• Task item
The entries below hold a line with "focal_35mm: 56" and a line with "exposure_s: 1/1916". Return those lines and all that lie between them, exactly and only.

• Data for this task

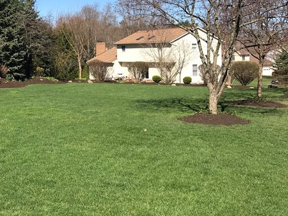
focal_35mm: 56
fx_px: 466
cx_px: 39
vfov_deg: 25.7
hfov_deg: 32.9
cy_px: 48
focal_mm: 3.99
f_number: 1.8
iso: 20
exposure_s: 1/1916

--

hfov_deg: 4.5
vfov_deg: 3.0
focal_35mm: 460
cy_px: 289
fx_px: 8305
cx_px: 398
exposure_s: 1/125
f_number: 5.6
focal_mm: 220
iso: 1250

--

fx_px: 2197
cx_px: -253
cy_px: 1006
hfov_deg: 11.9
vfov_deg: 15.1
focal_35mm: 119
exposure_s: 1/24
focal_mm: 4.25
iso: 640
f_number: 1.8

• Solution to this exercise
focal_35mm: 56
fx_px: 466
cx_px: 39
vfov_deg: 25.7
hfov_deg: 32.9
cy_px: 48
focal_mm: 3.99
f_number: 1.8
iso: 20
exposure_s: 1/1916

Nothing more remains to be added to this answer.